In fact, it seems persuading SMEs to stay put in a coworking space is no mean feat, as Bhanot added: “I’m not sure our original coworking space could have offered us a suitable incentive to stay. Our whole team was very motivated by the idea of working in a fresh environment. We chose a private office, but it still offered a flexible licence and lots of cool communal space where we found we could still connect with other companies. It offered the best of both worlds.”

Homogenisation – the Only Hope?

So, how can coworking spaces hang onto SMEs and buck this trend that Hubble has identified? Bhanot’s comment about offering ‘the best of both worlds’ could hit the nail on the head.

We are already seeing a crossover of design between classic serviced offices and coworking spaces. For example, WeWork’s business model focuses heavily on coworking – and yet they go after multi-user, multi-location clients (just like Regus). And Regus is slowly building its second brand Spaces, based on the coworking model.

From The Office Group to Orega, hybrids are popping up left, right and centre around the world. The nature of coworking is changing and, if spaces want to hold onto their burgeoning SMEs, they may need to offer more private office space within their walls.

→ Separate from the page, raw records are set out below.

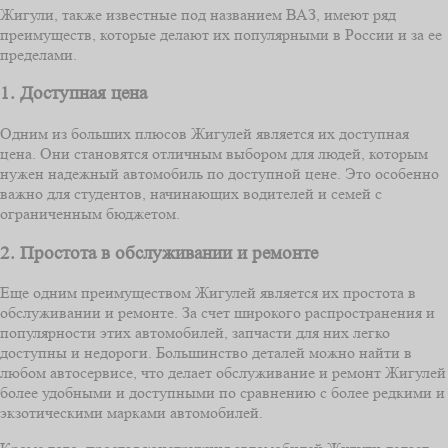
Жигули, также известные под названием ВАЗ, имеют ряд
преимуществ, которые делают их популярными в России и за ее
пределами.
1. Доступная цена
Одним из больших плюсов Жигулей является их доступная
цена. Они становятся отличным выбором для людей, которым
нужен надежный автомобиль по доступной цене. Это особенно
важно для студентов, начинающих водителей и семей с
ограниченным бюджетом.
2. Простота в обслуживании и ремонте
Еще одним преимуществом Жигулей является их простота в
обслуживании и ремонте. За счет широкого распространения и
популярности этих автомобилей, запчасти для них легко
доступны и недороги. Большинство деталей можно найти в
любом автосервисе, что делает обслуживание и ремонт Жигулей
более удобными и доступными по сравнению с более редкими и
экзотическими марками автомобилей.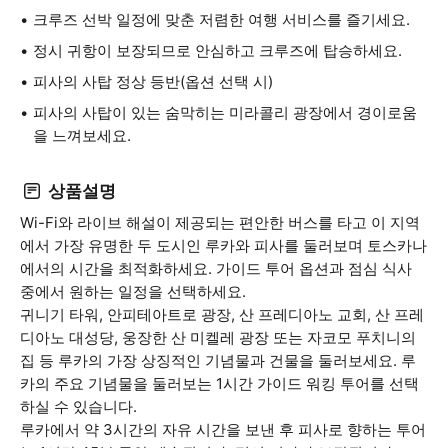
크루즈 선박 일정에 맞춘 저렴한 여행 서비스를 즐기세요.
정시 귀항이 보장되므로 안심하고 크루즈에 탑승하세요.
피사의 사탑 정상 등반(옵션 선택 시)
피사의 사탑이 있는 숨막히는 미라콜리 광장에서 경이로움
을 느껴보세요.
상품설명
Wi-Fi와 라이브 해설이 제공되는 편안한 버스를 타고 이 지역
에서 가장 유명한 두 도시인 루카와 피사를 둘러보며 토스카나
에서의 시간을 최적화하세요. 가이드 투어 옵션과 점심 식사
중에서 원하는 일정을 선택하세요.
귀니기 타워, 안피테아트로 광장, 산 프레디아노 교회, 산 프레
디아노 대성당, 웅장한 산 미켈레 광장 또는 자코모 푸치니의
집 등 루카의 가장 상징적인 기념물과 건물을 둘러보세요. 루
카의 주요 기념물을 둘러보는 1시간 가이드 워킹 투어를 선택
하실 수 있습니다.
루카에서 약 3시간의 자유 시간을 보낸 후 피사로 향하는 투어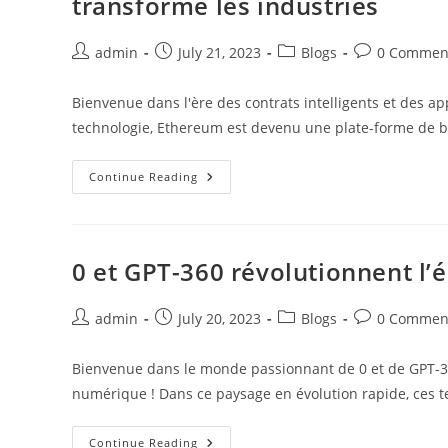
transforme les industries
L’informatique
Quantique
Et
L’intelligence
Post
Post
Post
Post
admin
July 21, 2023
Blogs
0 Commen
Artificielle
author:
published:
category:
comments:
Bienvenue dans l'ère des contrats intelligents et des a
technologie, Ethereum est devenu une plate-forme de bl
Des
Continue Reading
Contrats
Intelligents
Aux
DApp :
Comment
Le
0 et GPT-360 révolutionnent l
Code
Ethereum
Transforme
Les
Post
Post
Post
Post
admin
July 20, 2023
Blogs
0 Commen
Industries
author:
published:
category:
comments:
Bienvenue dans le monde passionnant de 0 et de GPT-360
numérique ! Dans ce paysage en évolution rapide, ces t
0
Continue Reading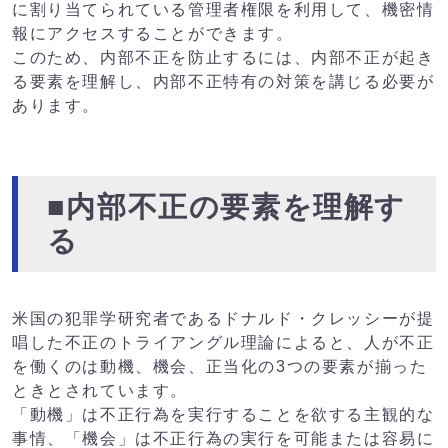
に割り当てられている管理者権限を利用して、機密情
報にアクセスすることができます。
このため、内部不正を防止するには、内部不正が起き
る要素を理解し、内部不正特有の対策を講じる必要が
あります。
■内部不正の要素を理解す
る
米国の犯罪学研究者であるドナルド・クレッシーが提
唱した不正のトライアングル理論によると、人が不正
を働くのは動機、機会、正当化の3つの要素が揃った
ときとされています。
「動機」は不正行為を実行することを欲する主観的な
事情、「機会」は不正行為の実行を可能または容易に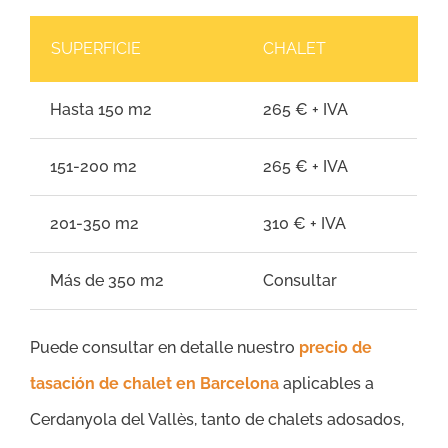
SUPERFICIE
CHALET
Hasta 150 m2
265 € + IVA
151-200 m2
265 € + IVA
201-350 m2
310 € + IVA
Más de 350 m2
Consultar
Puede consultar en detalle nuestro
precio de
tasación de chalet en Barcelona
aplicables a
Cerdanyola del Vallès, tanto de chalets adosados,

One size no longer fits all. However, while Hubble is thriving in its private office with a coworking flavour, Oppo Ice Cream is clearly at home in its industry-specific space.
These are only two SME examples, but they do signal a wider move in the flexible workspace industry. We have reached a crossroads and coworking spaces have to make a decision: niche down to attract a small, target audience, or start designing your spaces with multiple areas and aesthetics to appeal to a multitude of businesses.